» **PROBLEM**
Extract the whole listing as it stands. Do not include the pictures.

» **DATA RECORDS**
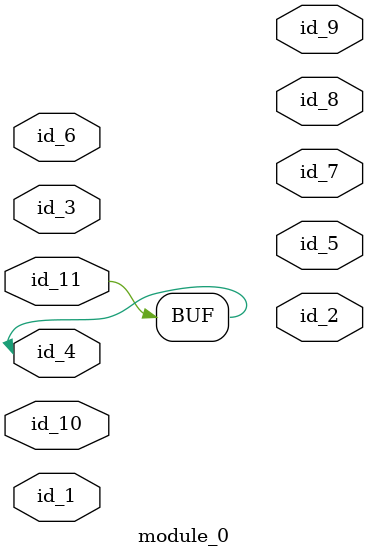
<source format=v>
`define pp_11 0
module module_0 (
    id_1,
    id_2,
    id_3,
    id_4,
    id_5,
    id_6,
    id_7,
    id_8,
    id_9,
    id_10,
    id_11
);
  inout id_11;
  inout id_10;
  output id_9;
  output id_8;
  output id_7;
  input id_6;
  output id_5;
  inout id_4;
  input id_3;
  output id_2;
  input id_1;
  assign id_4 = id_11;
endmodule

</source>
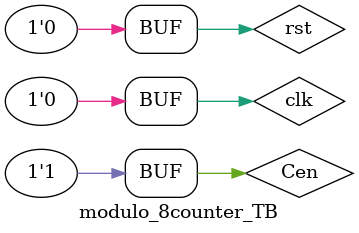
<source format=sv>
`timescale 1ns/1ns
module modulo_8counter_TB();
  logic clk=0,rst=1,Cen=1;
  wire Cout;
  wire [2:0]Cnt;

modulo_8counter test3(clk,rst,Cen,Cout,Cnt);
initial repeat (30) begin
 #104 clk = ~clk;
end
initial begin
#30 rst=0; 
   
end
endmodule

</source>
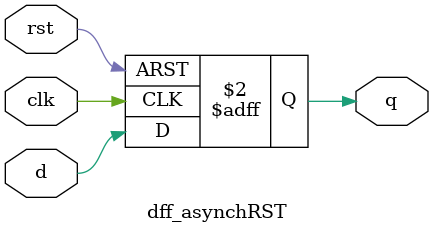
<source format=v>
`timescale 1ns / 1ps


module dff_asynchRST (input d, rst, clk, output reg q);
	always @ (posedge clk or posedge rst) begin
		if (rst) q <= 0;
		else q <= d;
	end
endmodule

</source>
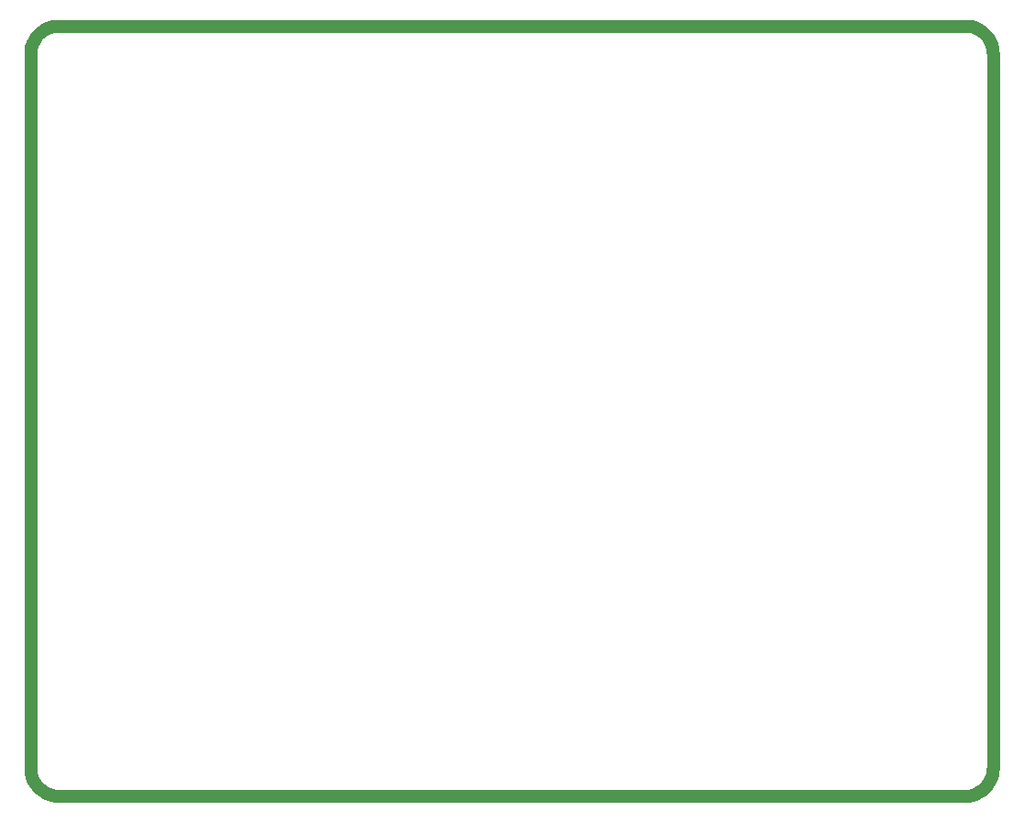
<source format=gko>
%FSTAX23Y23*%
%MOIN*%
%SFA1B1*%

%IPPOS*%
%ADD82C,0.047240*%
%LNsg_can_board-1*%
%LPD*%
G54D82*
X0Y001D02*
D01*
X0Y00093*
X0Y00086*
X00002Y00079*
X00003Y00072*
X00006Y00065*
X00008Y00059*
X00011Y00053*
X00015Y00047*
X00019Y00041*
X00023Y00035*
X00028Y0003*
X00033Y00025*
X00038Y00021*
X00044Y00017*
X0005Y00013*
X00056Y0001*
X00062Y00007*
X00069Y00004*
X00075Y00002*
X00082Y00001*
X00089Y0*
X00096Y0*
X001Y0*
X034D02*
D01*
X03406Y0*
X03413Y0*
X0342Y00002*
X03427Y00003*
X03434Y00006*
X0344Y00008*
X03446Y00011*
X03452Y00015*
X03458Y00019*
X03464Y00023*
X03469Y00028*
X03474Y00033*
X03478Y00038*
X03482Y00044*
X03486Y0005*
X03489Y00056*
X03492Y00062*
X03495Y00069*
X03497Y00075*
X03498Y00082*
X03499Y00089*
X03499Y00096*
X035Y001*
Y027D02*
D01*
X03499Y02706*
X03499Y02713*
X03497Y0272*
X03496Y02727*
X03493Y02734*
X03491Y0274*
X03488Y02746*
X03484Y02752*
X0348Y02758*
X03476Y02764*
X03471Y02769*
X03466Y02774*
X03461Y02778*
X03455Y02782*
X0345Y02786*
X03443Y02789*
X03437Y02792*
X0343Y02795*
X03424Y02797*
X03417Y02798*
X0341Y02799*
X03403Y02799*
X034Y028*
X001D02*
D01*
X00093Y02799*
X00086Y02799*
X00079Y02797*
X00072Y02796*
X00065Y02793*
X00059Y02791*
X00053Y02788*
X00047Y02784*
X00041Y0278*
X00035Y02776*
X0003Y02771*
X00025Y02766*
X00021Y02761*
X00017Y02755*
X00013Y0275*
X0001Y02743*
X00007Y02737*
X00004Y0273*
X00002Y02724*
X00001Y02717*
X0Y0271*
X0Y02703*
X0Y027*
Y001D02*
Y027D01*
X001Y0D02*
X034D01*
X035Y001D02*
Y027D01*
X001Y028D02*
X034D01*
M02*
</source>
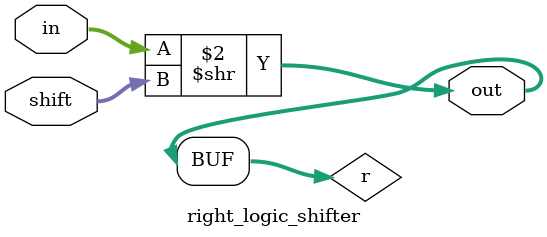
<source format=sv>
module right_logic_shifter

#(parameter W=3)
(
  input logic [W-1:0] in,
  input logic [W-1:0] shift,
  output logic [W-1:0] out
);

logic [W-1:0] r;

always_comb begin
  r = in >> shift;
end

assign out = r;

endmodule

</source>
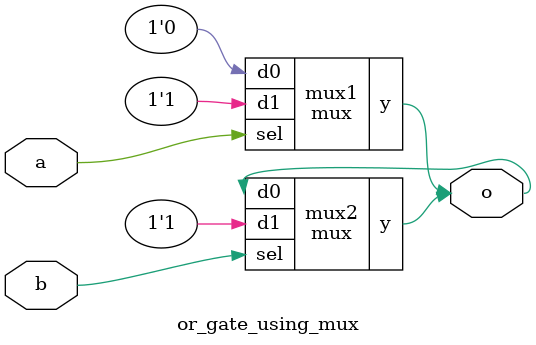
<source format=sv>

module mux
(
  input  d0, d1,
  input  sel,
  output y
);

  assign y = sel ? d1 : d0;

endmodule

//----------------------------------------------------------------------------
// Task
//----------------------------------------------------------------------------

module or_gate_using_mux
(
    input  a,
    input  b,
    output o
);

  // Task:

  // Implement or gate using instance(s) of mux,
  // constants 0 and 1, and wire connections

    mux mux1 (
    .d0(1'b0),
    .d1(1'b1),
    .sel(a),
    .y(o)
  );

  mux mux2 (
    .d0(o),
    .d1(1'b1),
    .sel(b),
    .y(o)
  );


endmodule

</source>
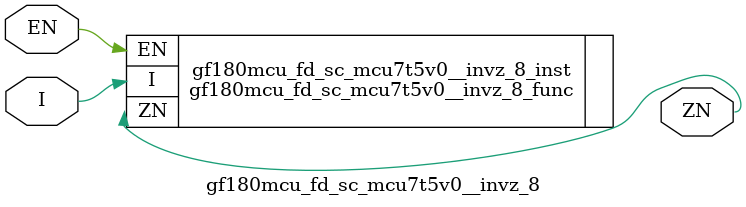
<source format=v>

module gf180mcu_fd_sc_mcu7t5v0__invz_8( EN, I, ZN );
input EN, I;
output ZN;

   `ifdef FUNCTIONAL  //  functional //

	gf180mcu_fd_sc_mcu7t5v0__invz_8_func gf180mcu_fd_sc_mcu7t5v0__invz_8_behav_inst(.EN(EN),.I(I),.ZN(ZN));

   `else

	gf180mcu_fd_sc_mcu7t5v0__invz_8_func gf180mcu_fd_sc_mcu7t5v0__invz_8_inst(.EN(EN),.I(I),.ZN(ZN));

	// spec_gates_begin


	// spec_gates_end



   specify

	// specify_block_begin

	// comb arc EN --> ZN
	 (EN => ZN) = (1.0,1.0);

	// comb arc I --> ZN
	 (I => ZN) = (1.0,1.0);

	// specify_block_end

   endspecify

   `endif

endmodule

</source>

» **ANSWER BOX**
<source format=v>
`define pp_11 0
module module_0 (
    id_1,
    id_2,
    id_3,
    id_4,
    id_5,
    id_6,
    id_7,
    id_8,
    id_9,
    id_10,
    id_11
);
  inout id_11;
  inout id_10;
  output id_9;
  output id_8;
  output id_7;
  input id_6;
  output id_5;
  inout id_4;
  input id_3;
  output id_2;
  input id_1;
  assign id_4 = id_11;
endmodule

</source>
<source format=sv>
`timescale 1ns/1ns
module modulo_8counter_TB();
  logic clk=0,rst=1,Cen=1;
  wire Cout;
  wire [2:0]Cnt;

modulo_8counter test3(clk,rst,Cen,Cout,Cnt);
initial repeat (30) begin
 #104 clk = ~clk;
end
initial begin
#30 rst=0; 
   
end
endmodule

</source>
<source format=v>
`timescale 1ns / 1ps


module dff_asynchRST (input d, rst, clk, output reg q);
	always @ (posedge clk or posedge rst) begin
		if (rst) q <= 0;
		else q <= d;
	end
endmodule

</source>
<source format=gko>
%FSTAX23Y23*%
%MOIN*%
%SFA1B1*%

%IPPOS*%
%ADD82C,0.047240*%
%LNsg_can_board-1*%
%LPD*%
G54D82*
X0Y001D02*
D01*
X0Y00093*
X0Y00086*
X00002Y00079*
X00003Y00072*
X00006Y00065*
X00008Y00059*
X00011Y00053*
X00015Y00047*
X00019Y00041*
X00023Y00035*
X00028Y0003*
X00033Y00025*
X00038Y00021*
X00044Y00017*
X0005Y00013*
X00056Y0001*
X00062Y00007*
X00069Y00004*
X00075Y00002*
X00082Y00001*
X00089Y0*
X00096Y0*
X001Y0*
X034D02*
D01*
X03406Y0*
X03413Y0*
X0342Y00002*
X03427Y00003*
X03434Y00006*
X0344Y00008*
X03446Y00011*
X03452Y00015*
X03458Y00019*
X03464Y00023*
X03469Y00028*
X03474Y00033*
X03478Y00038*
X03482Y00044*
X03486Y0005*
X03489Y00056*
X03492Y00062*
X03495Y00069*
X03497Y00075*
X03498Y00082*
X03499Y00089*
X03499Y00096*
X035Y001*
Y027D02*
D01*
X03499Y02706*
X03499Y02713*
X03497Y0272*
X03496Y02727*
X03493Y02734*
X03491Y0274*
X03488Y02746*
X03484Y02752*
X0348Y02758*
X03476Y02764*
X03471Y02769*
X03466Y02774*
X03461Y02778*
X03455Y02782*
X0345Y02786*
X03443Y02789*
X03437Y02792*
X0343Y02795*
X03424Y02797*
X03417Y02798*
X0341Y02799*
X03403Y02799*
X034Y028*
X001D02*
D01*
X00093Y02799*
X00086Y02799*
X00079Y02797*
X00072Y02796*
X00065Y02793*
X00059Y02791*
X00053Y02788*
X00047Y02784*
X00041Y0278*
X00035Y02776*
X0003Y02771*
X00025Y02766*
X00021Y02761*
X00017Y02755*
X00013Y0275*
X0001Y02743*
X00007Y02737*
X00004Y0273*
X00002Y02724*
X00001Y02717*
X0Y0271*
X0Y02703*
X0Y027*
Y001D02*
Y027D01*
X001Y0D02*
X034D01*
X035Y001D02*
Y027D01*
X001Y028D02*
X034D01*
M02*
</source>
<source format=sv>
module right_logic_shifter

#(parameter W=3)
(
  input logic [W-1:0] in,
  input logic [W-1:0] shift,
  output logic [W-1:0] out
);

logic [W-1:0] r;

always_comb begin
  r = in >> shift;
end

assign out = r;

endmodule

</source>
<source format=sv>

module mux
(
  input  d0, d1,
  input  sel,
  output y
);

  assign y = sel ? d1 : d0;

endmodule

//----------------------------------------------------------------------------
// Task
//----------------------------------------------------------------------------

module or_gate_using_mux
(
    input  a,
    input  b,
    output o
);

  // Task:

  // Implement or gate using instance(s) of mux,
  // constants 0 and 1, and wire connections

    mux mux1 (
    .d0(1'b0),
    .d1(1'b1),
    .sel(a),
    .y(o)
  );

  mux mux2 (
    .d0(o),
    .d1(1'b1),
    .sel(b),
    .y(o)
  );


endmodule

</source>
<source format=v>

module gf180mcu_fd_sc_mcu7t5v0__invz_8( EN, I, ZN );
input EN, I;
output ZN;

   `ifdef FUNCTIONAL  //  functional //

	gf180mcu_fd_sc_mcu7t5v0__invz_8_func gf180mcu_fd_sc_mcu7t5v0__invz_8_behav_inst(.EN(EN),.I(I),.ZN(ZN));

   `else

	gf180mcu_fd_sc_mcu7t5v0__invz_8_func gf180mcu_fd_sc_mcu7t5v0__invz_8_inst(.EN(EN),.I(I),.ZN(ZN));

	// spec_gates_begin


	// spec_gates_end



   specify

	// specify_block_begin

	// comb arc EN --> ZN
	 (EN => ZN) = (1.0,1.0);

	// comb arc I --> ZN
	 (I => ZN) = (1.0,1.0);

	// specify_block_end

   endspecify

   `endif

endmodule

</source>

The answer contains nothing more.